US official: Airdrops most unjust way to deliver aid to Gaza


https://www.saba.ye/en/news3528260.htm

Yemen News Agency SABA
US official: Airdrops most unjust way to deliver aid to Gaza
[04/ August/2025]

Gaza - Saba:

US Foreign Disaster Assistance Program Official Natalia Waxler said that airdrops are not the best way to aid Gaza.

In an article published in the Washington Post, the official stated that airdropping emergency food aid to the Gaza Strip is absurd.

"From my experience as director of the Office of U.S. Foreign Disaster Assistance, I can confirm that such operations are ineffective, extremely costly, and dangerous," the official said.

"Parachute drops from aircraft are the most unfair method of delivering humanitarian supplies," Waxler said.

"As proven in many war zones, it's the young, strong, fast, and heavily armed who get the supplies, either by reaching the platforms first or by forcibly seizing them later," she added.

"Without skilled relief personnel on the ground to collect and distribute food supplies fairly to children, schools, hospitals, the elderly, the wounded, and other targeted populations, these latter groups lose out and continue to starve. The official said that in a major study on airdrops she co-authored at the Institute for Defense Analyses, researchers indicated that the main benefit of airdropping supplies may be that it makes donor countries feel good, in addition to the high costs of this method.

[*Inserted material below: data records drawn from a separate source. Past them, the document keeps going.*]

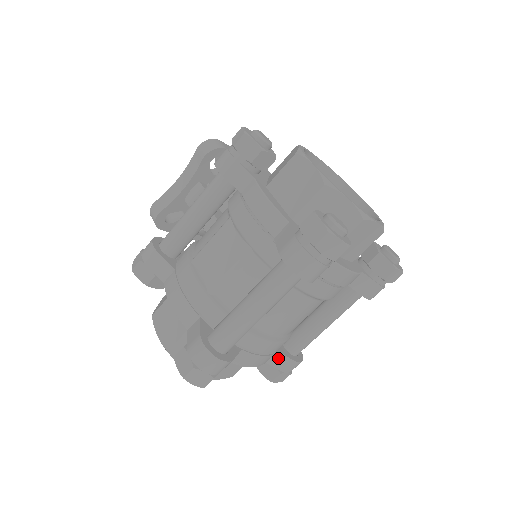
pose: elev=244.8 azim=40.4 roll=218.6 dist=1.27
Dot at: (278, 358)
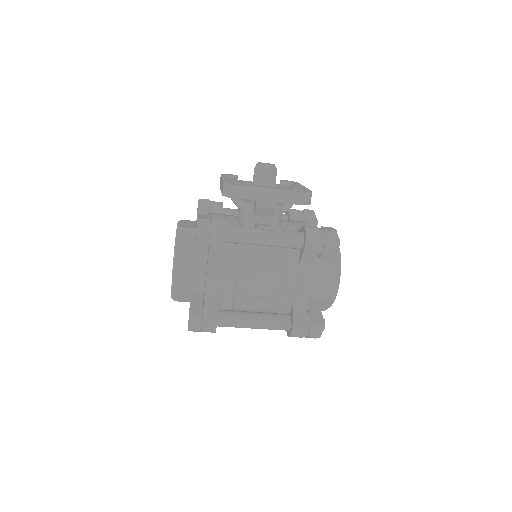
Dot at: occluded
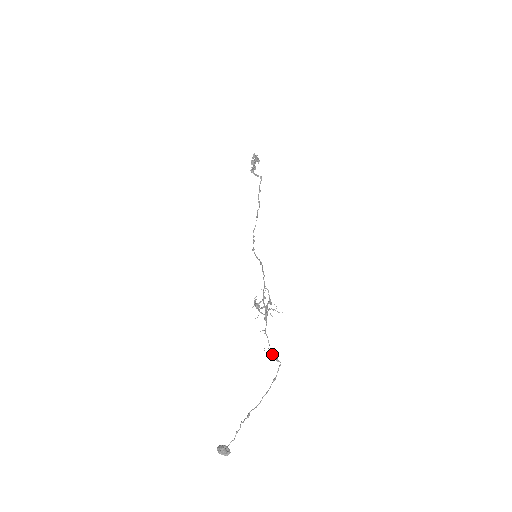
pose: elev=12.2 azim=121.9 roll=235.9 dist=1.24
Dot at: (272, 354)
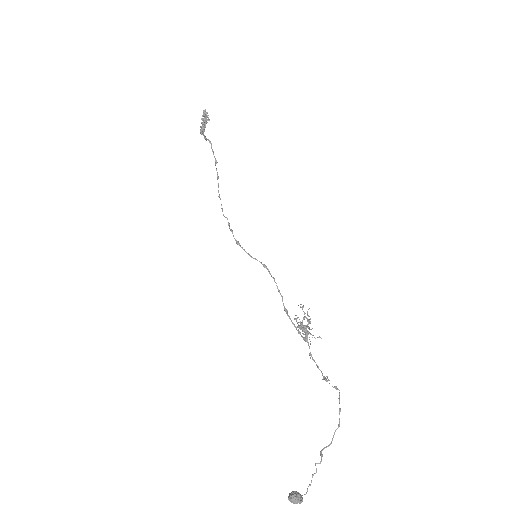
Dot at: occluded
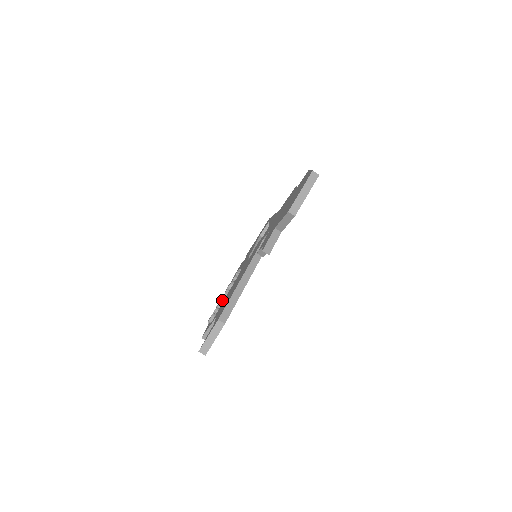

Commenting on these "airdrops," Mohammed Abu Afash, director of the Medical Relief Society in Gaza, said in televised statements that "there is no alternative to distributing aid by land within the Gaza Strip," stressing that "airdropped aid is dropped in areas controlled by the occupation forces."

Abu Afash said that "airdropped aid is stolen and does not reach those who deserve it." Regarding aid distribution centers, Abu Afash said that "the Gaza Foundation does not bear any humanitarian character, as those in charge claim," stressing that "many are dying in aid centers due to the lack of ambulances and transportation."